Over the past decade, the city of Detroit, Wayne County and Gilbert have attacked the property tax foreclosure problem, but it remains a problem for roughly 20,000 Detroiters who find themselves in an endless circle of low income, high bills and scrambling to make ends meet.
Gilbert said it has to stop in order for Metro Detroit to move forward.
“No person should have to make the decision of the choice between keeping them home of feeding their family,” Gilbert said.
Gilbert and his wife, Jennifer, are pledging half of a billion dollars through the Gilbert Family Foundation and the Rocket Community Fund to make a real impact on the problems people face.
The first effort will put $15 million into paying back back property taxes that can often lead to grinding generational poverty.
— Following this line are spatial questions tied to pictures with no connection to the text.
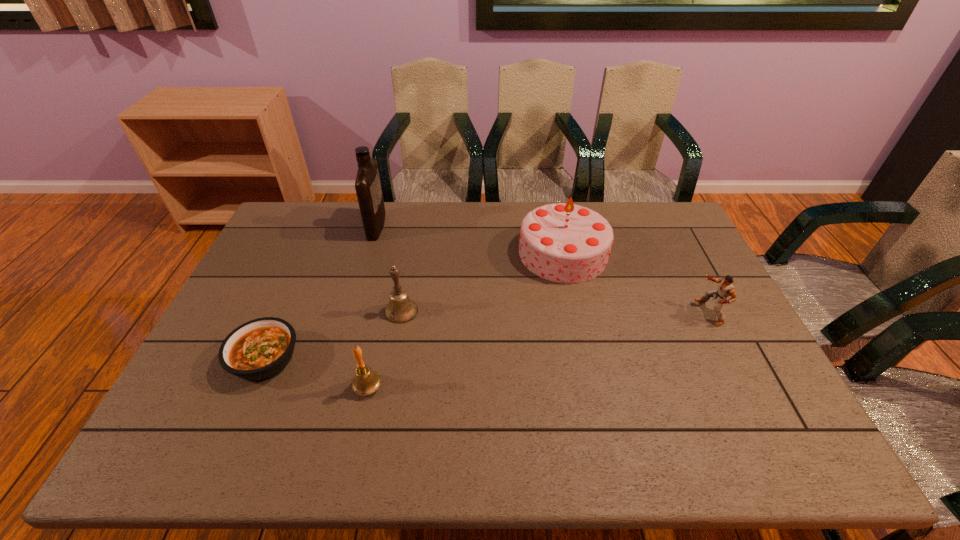
The width and height of the screenshot is (960, 540). I want to click on the tallest object, so click(368, 188).

In order to click on the fifth object from right to left in this screenshot , I will do `click(368, 188)`.

Find the location of a particular element. The width and height of the screenshot is (960, 540). the fifth object from left to right is located at coordinates (563, 242).

The height and width of the screenshot is (540, 960). Identify the location of the fifth shortest object. (563, 242).

Find the location of a particular element. the farther bell is located at coordinates (401, 309).

Identify the location of the nearer bell. (366, 381).

This screenshot has height=540, width=960. In order to click on the rightmost object in this screenshot , I will do `click(726, 288)`.

You are a GUI agent. You are given a task and a screenshot of the screen. Output one action in this format:
    pyautogui.click(x=<x>, y=<y>)
    Task: Click on the shortest object
    
    Given the screenshot: What is the action you would take?
    pyautogui.click(x=258, y=350)

The image size is (960, 540). I want to click on the leftmost object, so click(258, 350).

Where is `free space located on the label side of the liquor`? Image resolution: width=960 pixels, height=540 pixels. free space located on the label side of the liquor is located at coordinates (442, 226).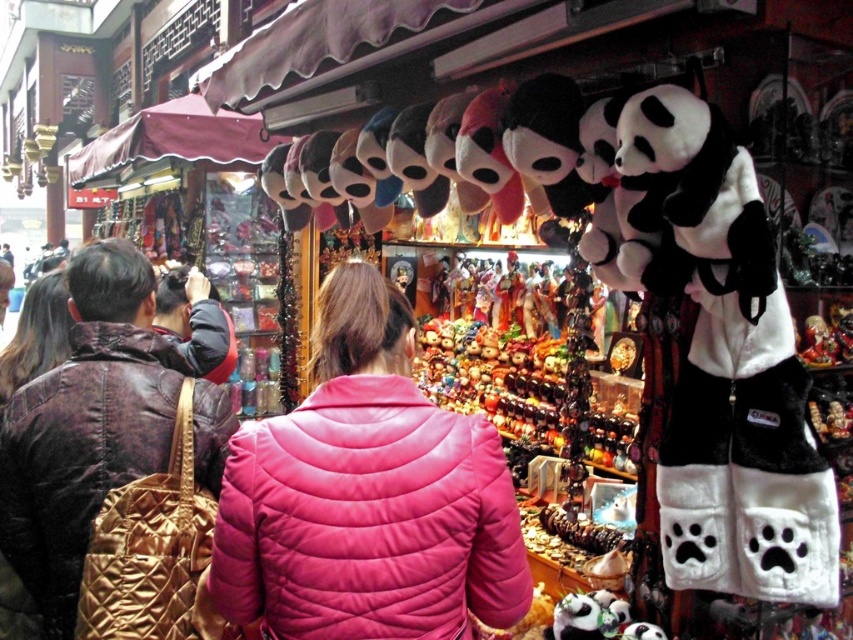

“We’d rather do deep on a handful of important and critical issues and have major impact on them than just spreading money out like Santa Claus,” Gilbert said.
This is the start of targeting giving in order to have Detroiters stop looking backward financially and move forward, maintaining and improving their homes.
Detroit mayor Mike Duggan said that with this investment, foreclosures are no longer the big problem.
“The stress is you have people with bills from four, five or six years ago hanging over their heads, making them insecure in their life every day,” Duggan said. “What the Gilberts have done is give them a road to financial security.”
The fund will be operated by the local nonprofit Wayne Metropolitan Community Action Agency, who already works to help Detroit-area residents with home-related payments through property tax assistance programs and related services. To find out if you qualify, click here.
This tax debt retirement money will inevitably end up with the city and county, but Wayne County executive Warren Evans said there’s a lot more at stake here.
“I’d much rather see property taxes paid, interest and penalties waived, fees waived, fees removed and people have the ability to pay their taxes,” Evans said. “That’s going to build a stronger Wayne County.”
Gilbert estimates $15 million will solve the taxes due, leaving $485 million to go after other problems. He said he hasn’t decided where the money will go next and that he’s focusing on one problem at a time.